Una verdadera red de afectos
Silvia continúa viviendo en el barrio Otero. “Estoy inmensamente agradecida a la gente de los hornos de ladrillos y los vecinos del barrio que eran nuestros clientes, jamás me faltaron el respeto y nunca tuvimos un problema”, expresa.
Viviendo aún en la misma casa, cada día viaja hasta el centro en colectivo con Irene, su hija. “A las ocho y media salimos, a las doce y media volvemos, y a la tarde otra vez”, describe. “Mi esposo sigue con su oficio de mecánico, le gusta ocuparse de la huerta en casa y ama el cicloturismo”, menciona.
Habla con profundo orgullo de sus hijos y sus nietos. También de lo que hacen y de cómo se nutren de buenas cosas: “José Luis trabaja en el INTA, es bombero voluntario y está en pareja con Emilia Rímoli, con quien tiene dos hijos, Victorio (8) y Camila (3). Irene, de 37 años, vive con nosotros y participa del Grupo Adaptarte, un espacio maravilloso que me permitió conocer personas y padres geniales.
Ana Clara está al frente del negocio, y está de novia con ‘Tato’ Marroco. Y Julián trabaja en una empresa y está en pareja con Natalia Gadea, con quien tiene a Gregorio”.
“También tengo un hijo del corazón Leonel López, hijo de una amiga de Entre Ríos. A los 20 años se vino a vivir con nosotros a Pergamino, se enamoró de la ciudad y aquí organizó su familia. Su hijo Angelito es un nieto más”, comenta destacando lo mucho que disfruta de ese universo afectivo tan nutritivo.
Lo que alimenta el alma
Todo en ella es sencillez. A medida que la charla avanza, aflora esa esencia que la define, siempre propensa al cuidado de los demás y a la atención de sus propios intereses. Cuenta que desde pequeña se sintió atraída por el arte: “A los tres años empecé a aprender danzas clásicas y españolas con Eva Cardamone. También, piano con María Ester Parodi y también con Armildo Carmelino. Más tarde, danzas folklóricas con ‘Mechi’ Porcel. Estuve en el coro del Banco Local con Angel Concilio y en el Pepsam, estuve en el Coro de María Auil. Ahora tomo clases de baile en el Pepsam y hago folklore con Hernán Zárate en Bellas Artes. Hago lo que me da placer”.

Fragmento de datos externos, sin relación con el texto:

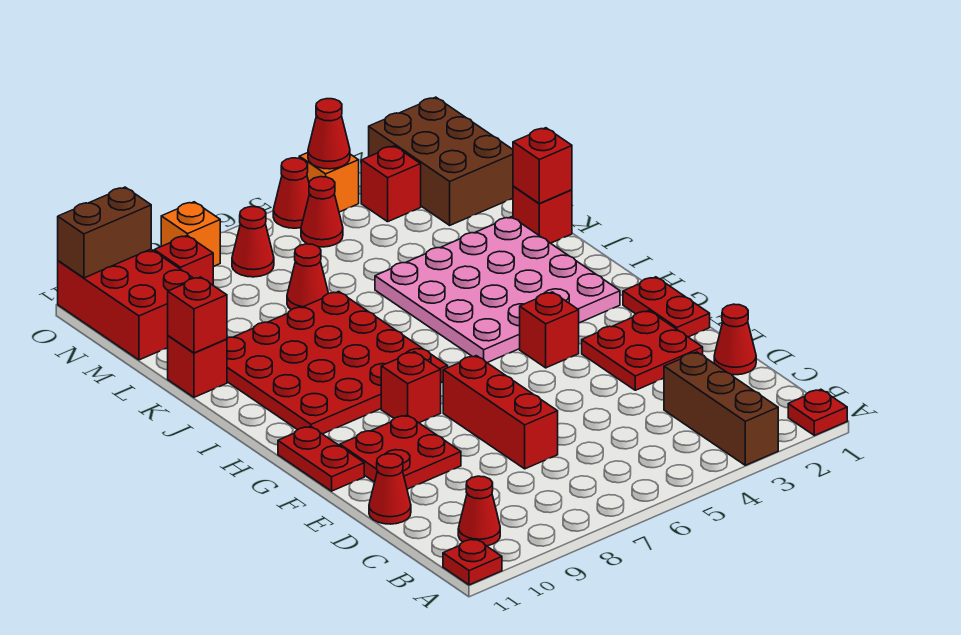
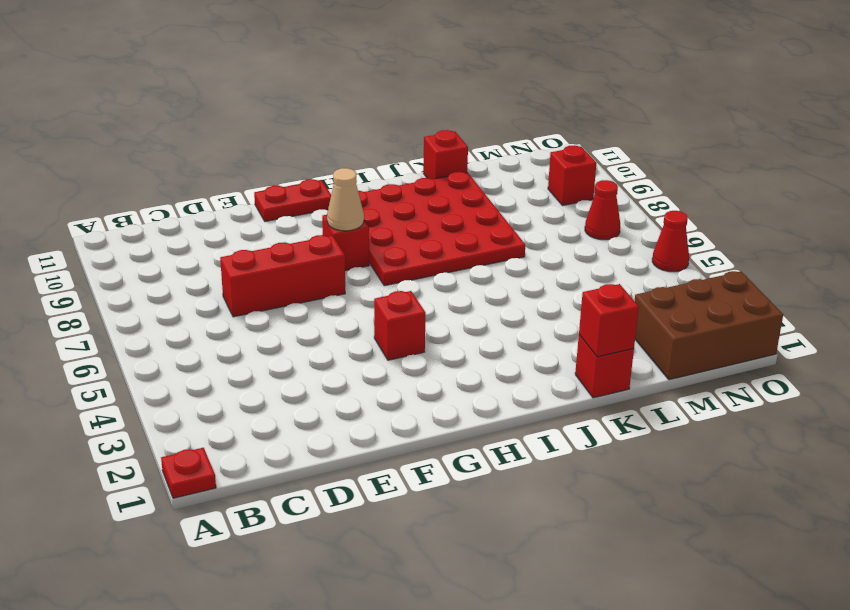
tan 1x1 cone [327,168,364,231] -> none
none -> brown 1x3 brick [664,352,778,465]
none -> red 1x1 plate [443,539,502,585]
none -> red 1x1 cone [458,476,500,546]
none -> red 1x1 cone [714,304,756,375]

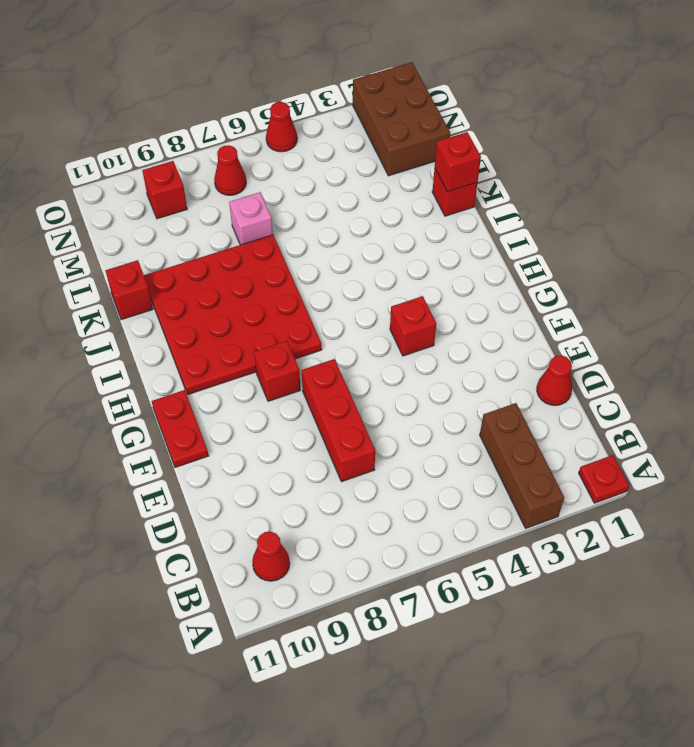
pink 1x1 brick [229,192,273,245] -> red 1x1 cone [287,244,329,310]
none -> red 1x1 plate [443,539,502,585]
none -> red 1x1 cone [369,454,411,524]
none -> red 2x2 plate [582,311,703,390]
none -> red 2x2 plate [340,415,461,489]

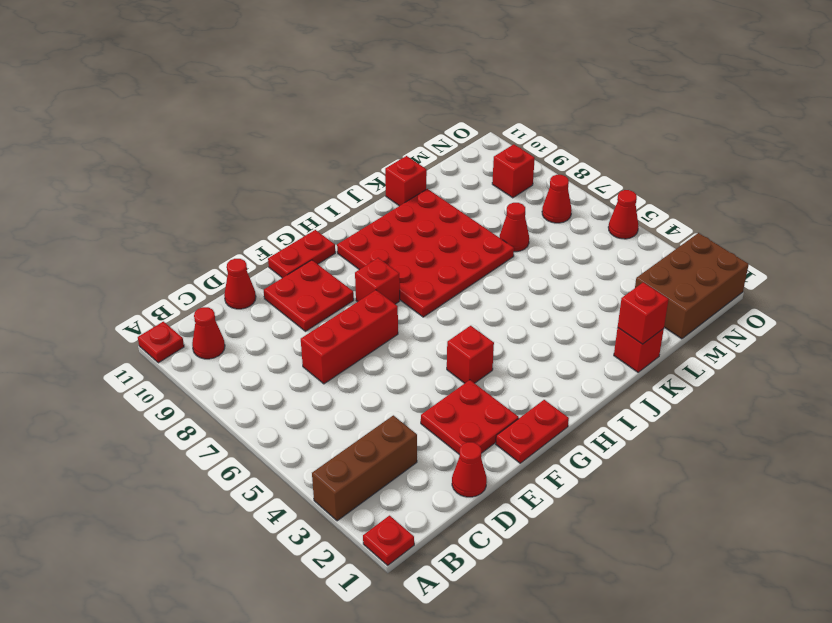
none -> pink 4x4 plate [375,217,620,363]
none -> red 2x3 brick [58,249,193,360]
none -> red 1x1 brick [361,146,421,222]
none -> red 1x1 cone [301,177,343,247]

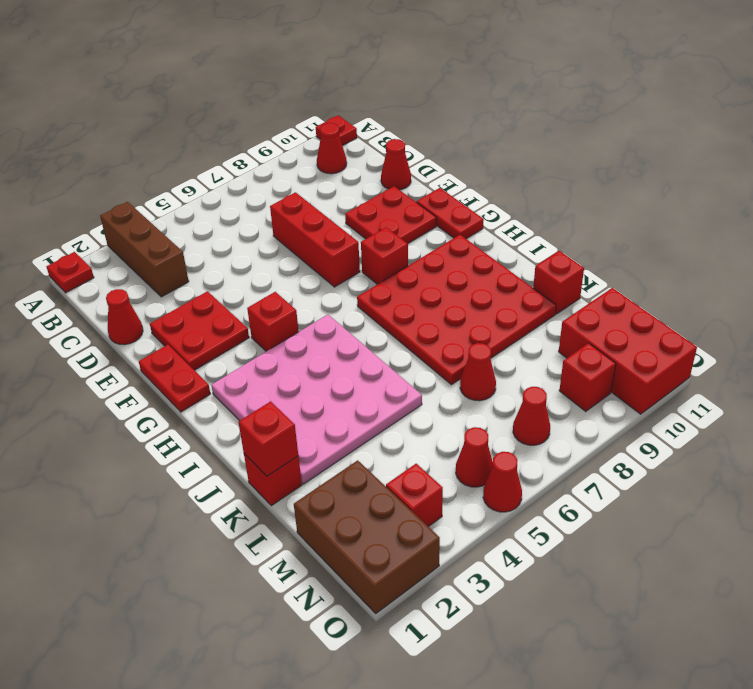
none -> orange 1x1 brick [299,153,359,212]
none -> orange 1x1 brick [161,202,220,267]
none -> red 1x1 brick [168,277,227,353]
none -> red 1x1 cone [308,99,350,169]

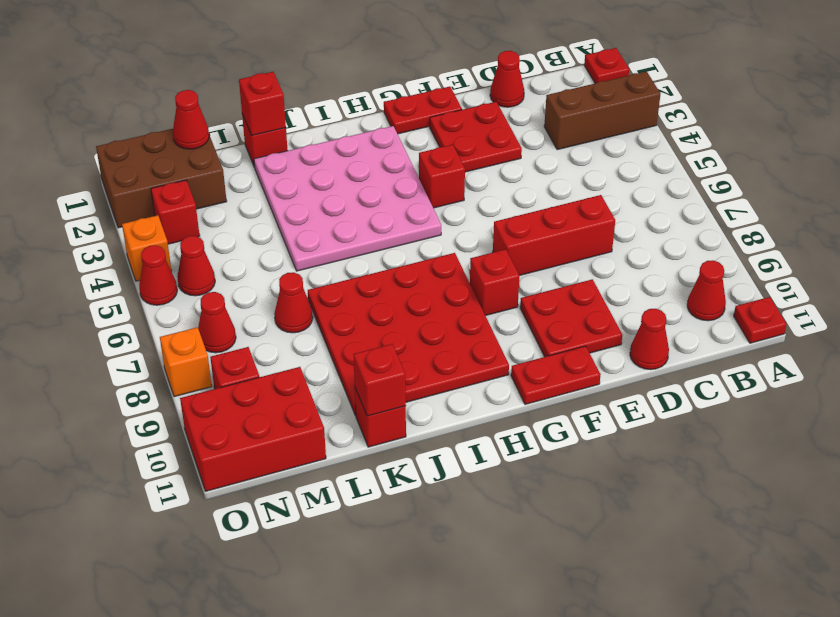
red 1x1 cone [173,90,209,149] -> red 1x1 cone moved to [308,99,350,169]
none -> brown 1x2 brick [58,187,151,278]

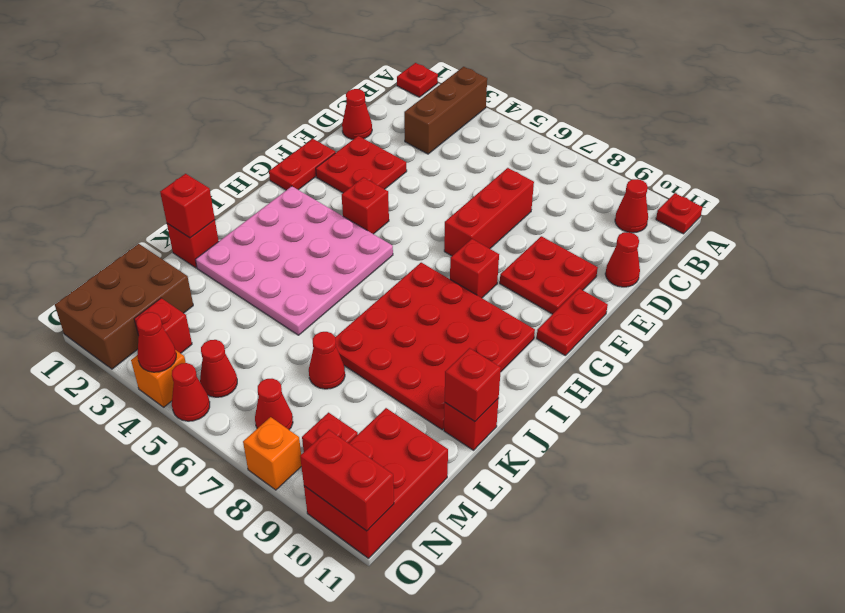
red 1x2 brick [300,430,394,531] -> brown 1x2 brick [58,187,151,278]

Ha inculcado ese amor por el arte, a sus hijas y las ha acompañado en su recorrido. “Los hombres de la familia y mis nueras se dedican más al deporte”, admite. Y asegura que “cada uno hace aquello que ama”.
Dueña de una espiritualidad que vive como “una fuerza protectora”, tiene la certeza de que hay algo que la abraza. “No sé si es Dios, la virgen, los ángeles guardianes o esos seres amados que desde algún lugar nos cuidan, pero siempre me siento protegida y eso me reconforta”.
El valor de lo simple
Tanto como honra la tradición y el legado tomado de los suyos y hecho propio, Silvia rinde culto a lo simple. No tiene sueños grandilocuentes ni ilusiones imposibles. “Solo pido a Dios o al universo que me de salud, poder andar y seguir acompañando a los chicos”. Ese es su anhelo, y su sentido. Cuando lo dice, la mirada se vuelve hacia sus hijas con las que comparte el mate mientras se desarrolla la entrevista. Los clientes entran y salen de ese negocio amado. Allí teje su historia, la abraza, transmite lo que le genera y muestra que la mayor construcción de una vida es armar cada proyecto sostenido en los cimientos que le aportan los vínculos, la gratitud y la constancia.